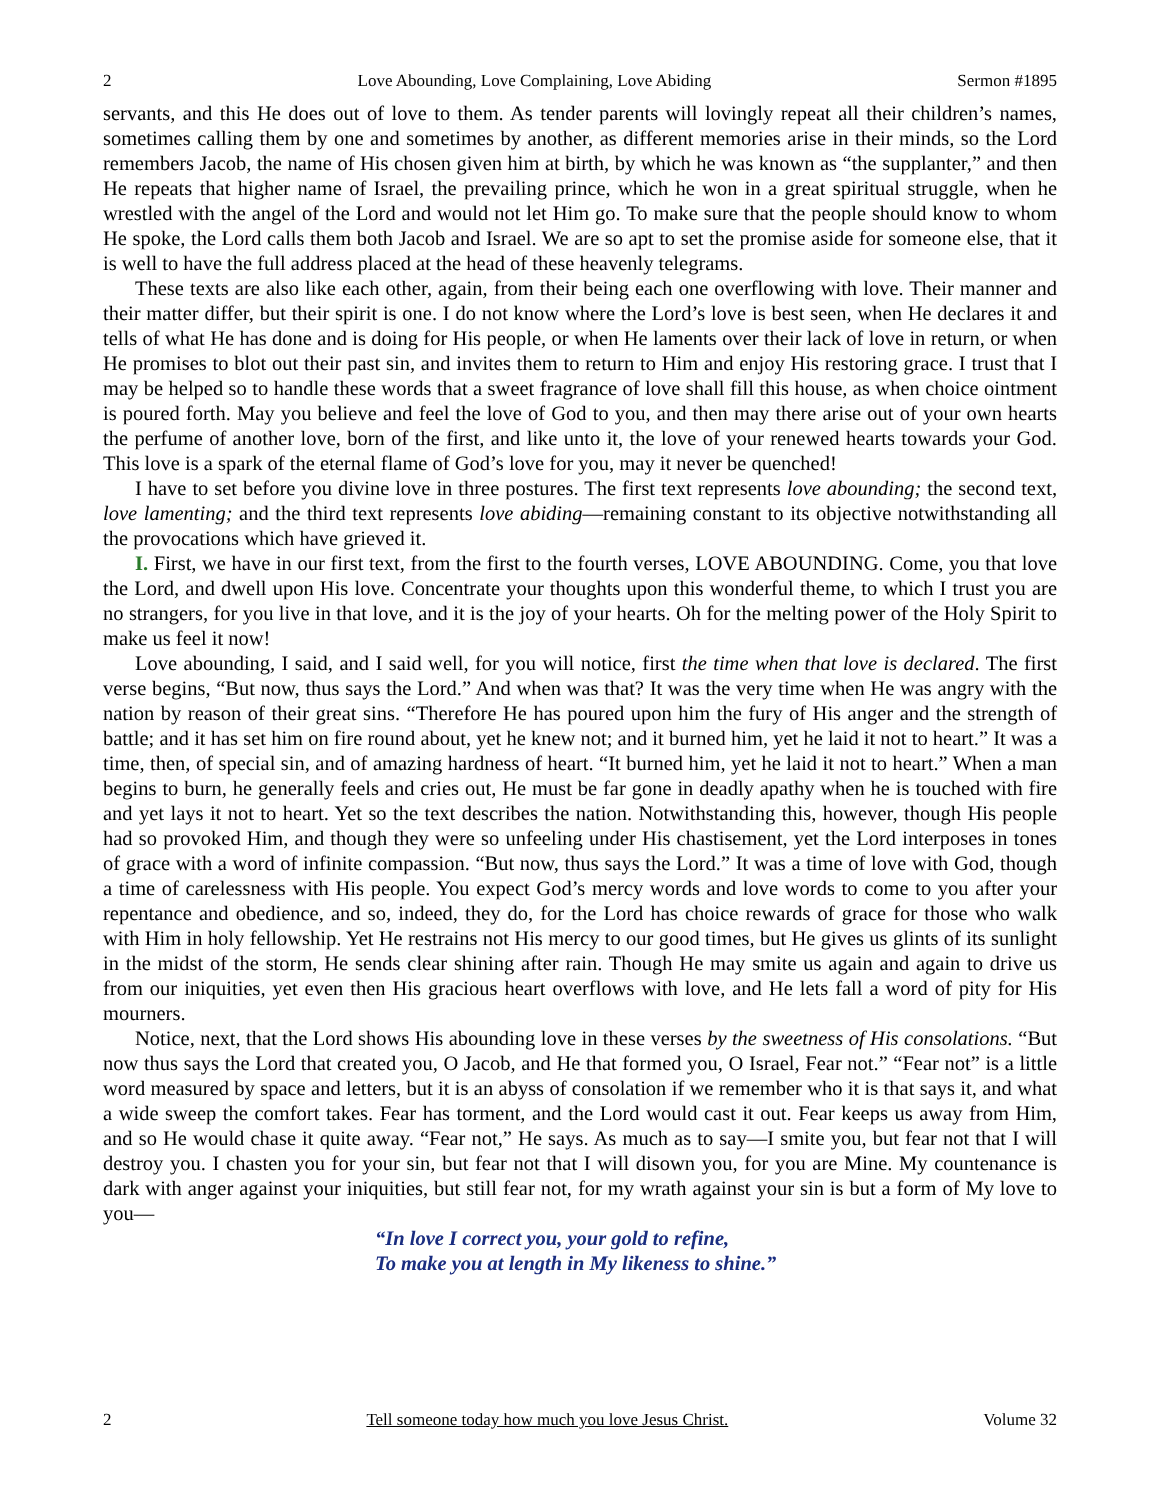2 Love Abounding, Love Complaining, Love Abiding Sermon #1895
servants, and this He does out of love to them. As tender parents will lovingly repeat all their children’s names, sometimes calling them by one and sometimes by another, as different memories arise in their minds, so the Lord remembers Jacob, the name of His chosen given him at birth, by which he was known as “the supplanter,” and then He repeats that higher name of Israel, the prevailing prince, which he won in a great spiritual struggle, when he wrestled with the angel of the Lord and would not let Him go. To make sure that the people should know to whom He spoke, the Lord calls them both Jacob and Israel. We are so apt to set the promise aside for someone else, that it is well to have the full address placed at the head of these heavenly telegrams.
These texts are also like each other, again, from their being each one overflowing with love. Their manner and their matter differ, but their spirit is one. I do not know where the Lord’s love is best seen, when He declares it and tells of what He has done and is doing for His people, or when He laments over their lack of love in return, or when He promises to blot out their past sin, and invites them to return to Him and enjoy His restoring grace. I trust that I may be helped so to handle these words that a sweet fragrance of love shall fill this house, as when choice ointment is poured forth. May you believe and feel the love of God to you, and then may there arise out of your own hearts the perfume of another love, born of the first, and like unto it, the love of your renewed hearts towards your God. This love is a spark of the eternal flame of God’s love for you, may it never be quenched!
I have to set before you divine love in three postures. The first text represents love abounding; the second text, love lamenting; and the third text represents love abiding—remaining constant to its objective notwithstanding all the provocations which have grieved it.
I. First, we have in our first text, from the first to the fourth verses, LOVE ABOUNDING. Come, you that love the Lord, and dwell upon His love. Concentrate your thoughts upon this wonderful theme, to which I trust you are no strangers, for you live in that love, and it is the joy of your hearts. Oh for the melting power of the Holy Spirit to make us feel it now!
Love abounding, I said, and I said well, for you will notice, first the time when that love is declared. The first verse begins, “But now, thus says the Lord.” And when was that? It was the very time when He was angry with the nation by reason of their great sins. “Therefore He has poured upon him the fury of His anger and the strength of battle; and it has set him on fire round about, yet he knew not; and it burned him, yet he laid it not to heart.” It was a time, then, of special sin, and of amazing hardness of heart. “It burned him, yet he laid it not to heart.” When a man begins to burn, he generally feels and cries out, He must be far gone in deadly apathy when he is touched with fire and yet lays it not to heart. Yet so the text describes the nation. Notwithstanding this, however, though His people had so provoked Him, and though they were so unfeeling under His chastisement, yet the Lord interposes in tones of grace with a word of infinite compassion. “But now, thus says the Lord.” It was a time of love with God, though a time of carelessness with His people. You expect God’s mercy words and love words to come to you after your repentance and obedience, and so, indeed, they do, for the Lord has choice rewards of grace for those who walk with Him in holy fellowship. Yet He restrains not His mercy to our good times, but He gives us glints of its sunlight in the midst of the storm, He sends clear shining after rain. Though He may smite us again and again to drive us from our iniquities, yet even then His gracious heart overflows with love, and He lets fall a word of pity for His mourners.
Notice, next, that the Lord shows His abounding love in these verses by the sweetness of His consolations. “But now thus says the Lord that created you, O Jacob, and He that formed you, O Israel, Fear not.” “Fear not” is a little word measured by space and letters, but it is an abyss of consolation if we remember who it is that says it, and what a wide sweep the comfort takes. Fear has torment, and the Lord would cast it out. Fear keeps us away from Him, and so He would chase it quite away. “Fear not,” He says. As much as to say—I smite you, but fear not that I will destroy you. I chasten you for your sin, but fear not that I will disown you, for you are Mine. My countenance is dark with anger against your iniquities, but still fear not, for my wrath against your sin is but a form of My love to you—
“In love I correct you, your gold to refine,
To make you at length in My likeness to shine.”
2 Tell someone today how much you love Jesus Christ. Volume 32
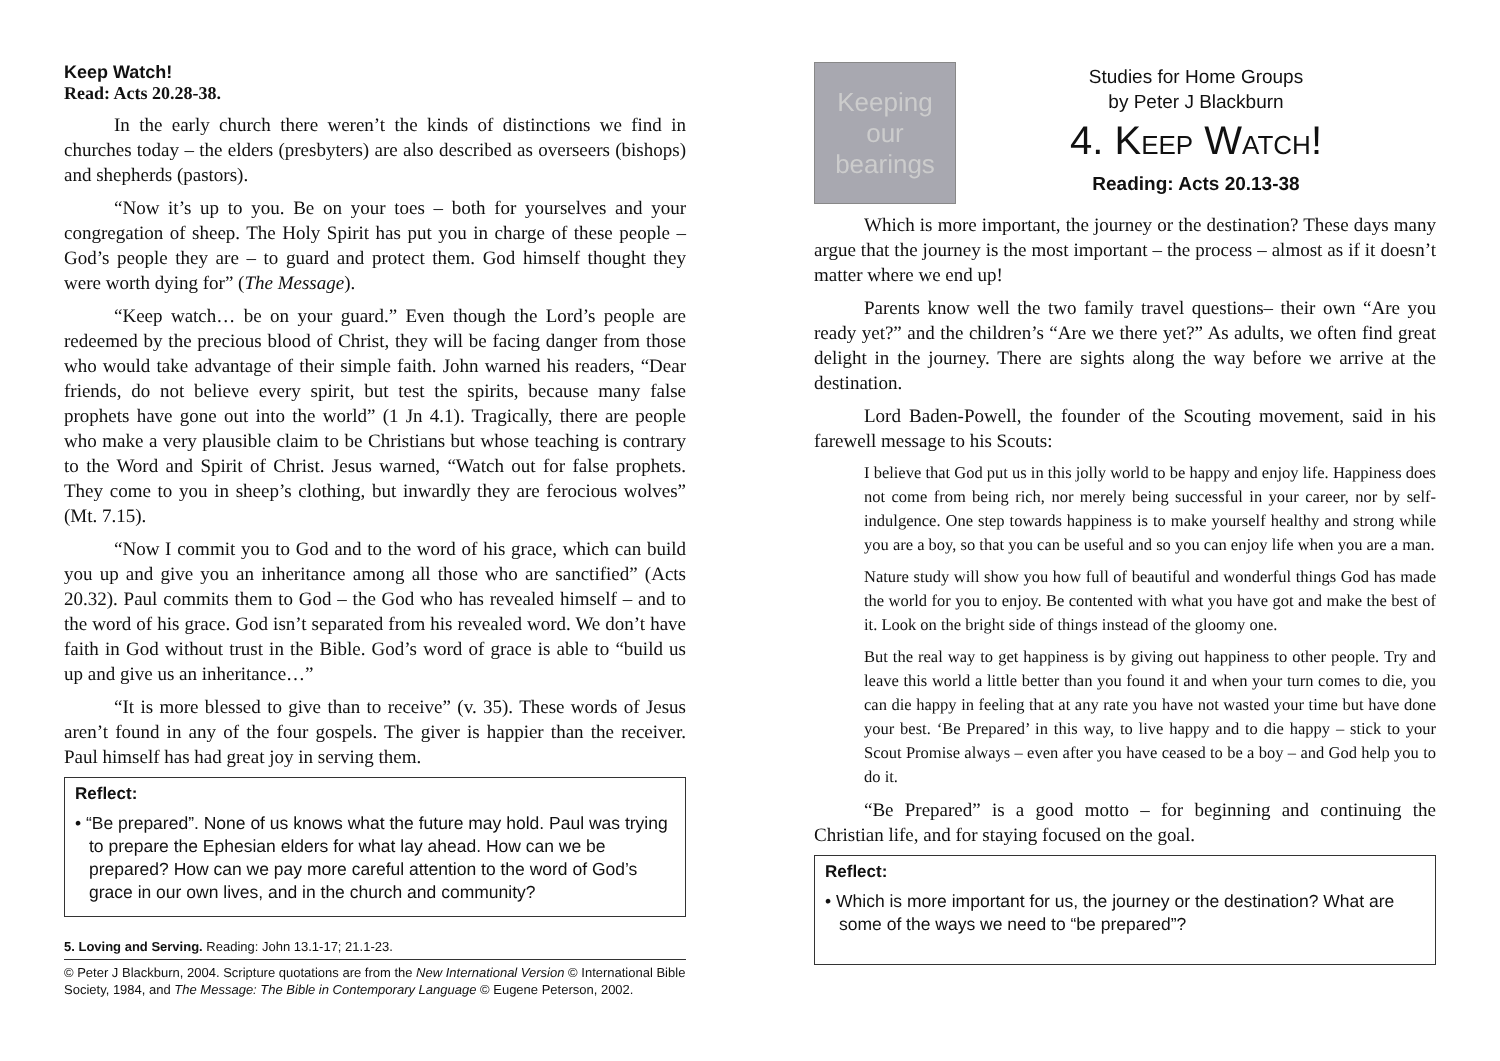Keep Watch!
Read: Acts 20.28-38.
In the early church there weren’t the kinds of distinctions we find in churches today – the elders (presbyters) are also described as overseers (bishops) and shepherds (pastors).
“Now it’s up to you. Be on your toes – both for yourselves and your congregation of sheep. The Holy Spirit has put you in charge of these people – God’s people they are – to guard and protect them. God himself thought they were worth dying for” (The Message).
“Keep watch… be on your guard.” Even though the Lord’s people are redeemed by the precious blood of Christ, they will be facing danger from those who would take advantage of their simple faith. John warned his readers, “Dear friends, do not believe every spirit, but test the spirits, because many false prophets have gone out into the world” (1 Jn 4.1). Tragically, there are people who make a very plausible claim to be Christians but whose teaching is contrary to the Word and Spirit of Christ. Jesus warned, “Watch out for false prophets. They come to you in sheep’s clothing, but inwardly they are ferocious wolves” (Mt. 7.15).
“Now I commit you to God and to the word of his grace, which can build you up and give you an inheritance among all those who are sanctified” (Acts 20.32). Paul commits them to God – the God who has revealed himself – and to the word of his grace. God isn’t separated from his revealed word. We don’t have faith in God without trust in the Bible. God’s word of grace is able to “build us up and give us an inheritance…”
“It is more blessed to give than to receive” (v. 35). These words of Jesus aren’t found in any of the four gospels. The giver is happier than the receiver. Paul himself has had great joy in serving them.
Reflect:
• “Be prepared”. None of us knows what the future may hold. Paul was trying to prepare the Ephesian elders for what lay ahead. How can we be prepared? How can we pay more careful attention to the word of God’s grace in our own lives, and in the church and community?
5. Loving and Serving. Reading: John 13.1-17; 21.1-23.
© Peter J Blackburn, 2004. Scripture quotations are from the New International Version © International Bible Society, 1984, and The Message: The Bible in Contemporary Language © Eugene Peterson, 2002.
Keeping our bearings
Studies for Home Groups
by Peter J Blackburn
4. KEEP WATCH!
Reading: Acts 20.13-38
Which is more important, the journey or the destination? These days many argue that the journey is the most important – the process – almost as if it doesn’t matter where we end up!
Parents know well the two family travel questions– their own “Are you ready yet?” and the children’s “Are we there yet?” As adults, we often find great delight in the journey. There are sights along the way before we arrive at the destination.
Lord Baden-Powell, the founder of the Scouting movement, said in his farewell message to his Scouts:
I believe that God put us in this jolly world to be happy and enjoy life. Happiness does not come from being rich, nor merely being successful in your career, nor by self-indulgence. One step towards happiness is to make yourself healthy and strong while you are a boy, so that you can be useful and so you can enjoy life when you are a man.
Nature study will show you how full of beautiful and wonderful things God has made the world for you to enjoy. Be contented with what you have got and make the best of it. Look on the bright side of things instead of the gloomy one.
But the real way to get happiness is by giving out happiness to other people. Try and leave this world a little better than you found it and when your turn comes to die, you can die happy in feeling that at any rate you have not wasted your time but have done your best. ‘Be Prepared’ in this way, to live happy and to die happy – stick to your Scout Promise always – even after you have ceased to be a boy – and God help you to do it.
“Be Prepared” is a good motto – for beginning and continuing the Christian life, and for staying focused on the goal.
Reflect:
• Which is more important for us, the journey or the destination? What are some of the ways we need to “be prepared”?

▶ **Task details**
Look over the entries for "church", then copy every line that includes that string.

▶ **Written answer**
In the early church there weren’t the kinds of distinctions we find in churches today – the elders (presbyters) are also described as overseers (bishops) and shepherds (pastors).
• “Be prepared”. None of us knows what the future may hold. Paul was trying to prepare the Ephesian elders for what lay ahead. How can we be prepared? How can we pay more careful attention to the word of God’s grace in our own lives, and in the church and community?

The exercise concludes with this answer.